Singapore Island Country Club originated in 1891 as The Golf Club and its first members played over a 9-hole course at the local horseracing track. The club moved to Bukit Timah in the early 1920s and a new 18-hole layout (today’s Bukit) was ready for play four years later. The authors of James Braid and his Four Hundred Golf Courses take up the rather unusual story:
“Braid was asked to design a layout of eighteen holes, which he did by using topographical maps. These disappeared during World War II, along with club records, as a result of the Japanese invasion. It was only recently that Braid had been attributed with the course, which was ploughed up during the war and the clubhouse was destroyed. A new course has now opened, attempting to recreate some of the Braid characteristics…
Is the Bukit a Braid course? We know maps had a great fascination for him and it is not beyond the realms of possibility that at the very height of course designing in the early 1920s he could have taken on what seems an extraordinary task. Stranger things have happened.”
By 1938, the Sime course had been added and the club was renamed the Royal Singapore Golf Club.
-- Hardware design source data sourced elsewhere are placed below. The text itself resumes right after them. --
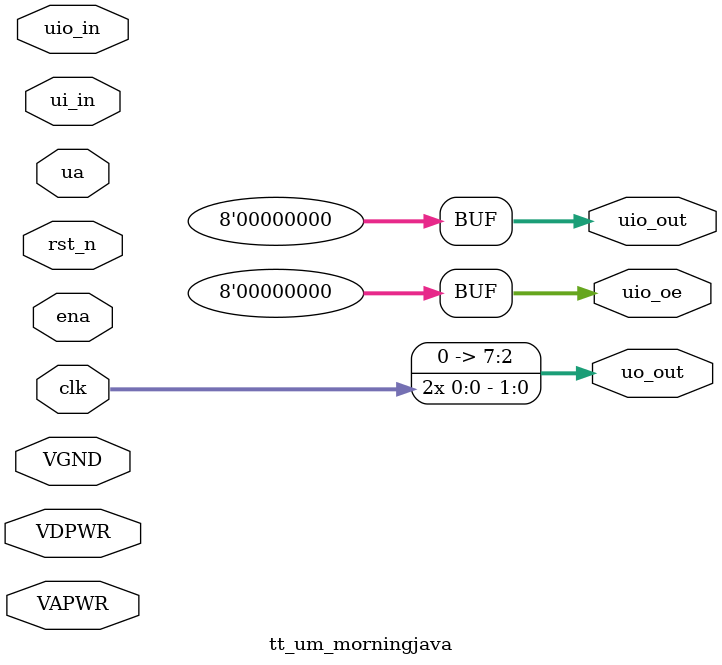
<source format=v>

`default_nettype none

module tt_um_morningjava (
    input  wire       VGND,
    input  wire       VDPWR,    // 1.8v power supply
    input  wire       VAPWR,    // 3.3v power supply
    input  wire [7:0] ui_in,    // Dedicated inputs
    output wire [7:0] uo_out,   // Dedicated outputs
    input  wire [7:0] uio_in,   // IOs: Input path
    output wire [7:0] uio_out,  // IOs: Output path
    output wire [7:0] uio_oe,   // IOs: Enable path (active high: 0=input, 1=output)
    inout  wire [7:0] ua,       // Analog pins, only ua[5:0] can be used
    input  wire       ena,      // always 1 when the design is powered, so you can ignore it
    input  wire       clk,      // clock
    input  wire       rst_n     // reset_n - low to reset
);

  assign uo_out[0] = clk;
  assign uo_out[1] = clk;
  assign uo_out[7:2] = 0;
  assign uio_out = 0;
  assign uio_oe  = 0;

  reg [1:0] counter;
  reg [1:0] phase;

  // List all unused inputs to prevent warnings
  //wire _unused = &{ena, rst_n, 1'b0};

  // Phase drive unit
  always @( posedge clk ) begin : phase_drive
    phase[0] <= ( counter == 1 );
    phase[1] <= ( counter == 3 );
    counter <= counter + 1;
  end
endmodule

</source>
Merging in 1963 with the Island Golf Club, the amalgamated “superclub” adopted its present name and within five years, they opened the New course at the Island site. Today, members are truly spoiled by having four 18-hole layouts on which to play – the Bukit, Sime, Island and New.
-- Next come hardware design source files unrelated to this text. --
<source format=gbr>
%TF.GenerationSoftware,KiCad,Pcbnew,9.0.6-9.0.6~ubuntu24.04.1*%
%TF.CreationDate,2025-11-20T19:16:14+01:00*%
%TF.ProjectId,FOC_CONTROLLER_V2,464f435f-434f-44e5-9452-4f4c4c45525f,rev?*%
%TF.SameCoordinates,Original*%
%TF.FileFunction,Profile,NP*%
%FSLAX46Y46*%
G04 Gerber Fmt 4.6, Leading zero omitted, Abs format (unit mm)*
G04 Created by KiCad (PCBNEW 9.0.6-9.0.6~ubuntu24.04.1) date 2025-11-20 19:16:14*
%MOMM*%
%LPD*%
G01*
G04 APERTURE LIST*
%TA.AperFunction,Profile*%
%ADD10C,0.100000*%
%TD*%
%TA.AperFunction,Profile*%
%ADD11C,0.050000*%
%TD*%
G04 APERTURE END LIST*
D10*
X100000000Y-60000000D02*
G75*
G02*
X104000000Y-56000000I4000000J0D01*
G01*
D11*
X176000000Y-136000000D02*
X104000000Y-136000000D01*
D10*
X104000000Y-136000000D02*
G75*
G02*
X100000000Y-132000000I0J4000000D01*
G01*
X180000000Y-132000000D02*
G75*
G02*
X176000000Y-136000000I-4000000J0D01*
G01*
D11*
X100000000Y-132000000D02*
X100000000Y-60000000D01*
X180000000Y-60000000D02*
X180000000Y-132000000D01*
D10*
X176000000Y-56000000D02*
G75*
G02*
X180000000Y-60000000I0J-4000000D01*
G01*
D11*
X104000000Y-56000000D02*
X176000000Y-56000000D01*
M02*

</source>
Course architect Frank Pennink is credited with upgrading the Bukit course at the end of the 1960s.
A beautiful parkland course laid out beside the MacRitchie Reservoir, the Bukit has held many Singapore Opens (starting in 1962) but perhaps its finest moment was when it hosted the World Cup back in 1969 – Orville Moody and Lee Trevino won the team event for USA, with six-time major winner “SuperMex” claiming the individual trophy.
SICC was founded in 1891. The Bukit course opened in 1924 (cost: $45,000) with a James Braid design that has not been altered since. Braid, from Scotland, was a great professional golfer who won The Open five times. He was also a prolific golf course designer with over 200 courses to his credit, almost all in the British Isles. He was afraid of the ocean and therefore did no overseas travel. Braid never visited the SICC site and did the design solely from topographic maps. He was well-known for his accurate and detailed working drawings…
Singapore is only 85 miles north of the Equator. We are riding in carts which is a good thing because the course is quite hilly in places. All holes are lined with tall mature trees as well as the periphery of the course (3,000 in total and at least 10 varieties). There is a feeling of isolation and so quiet in places that you could hear crickets chirping. On a few holes trees squeeze the playing surfaces. Out-of-bounds comes into play on a few holes.
On the beginning holes you are able to see the huge Mac Ritchie Reservoir. A small tributary of the reservoir affects play on only four holes. The fairways and rough are Cow Grass similar to Wack Wack, but are much better maintained so there was normal roll. The club has a maintenance challenge with wild boars (pigs) chewing up the fairways. They cannot be eliminated. The course is 6,607 yards par 72 with only 69 bunkers. A few of the holes are on flat terrain, but mainly the course has some steep uphill and downhill shots as well as some steep falloffs around some greens. Approach accuracy is important as a miss to the wrong green side is disastrous. The greens were firm and tough to read due to some grain. The grass is a type of Bermuda called serangoon.
After golf we took a short ride to the other side of the huge property to a busy, large clubhouse built in 2011. SICC is a huge operation with 7,800 members and 4-½ courses in two locations. In addition to Bukit, the other courses are called Island, New, Sime, and Millennium (9 holes).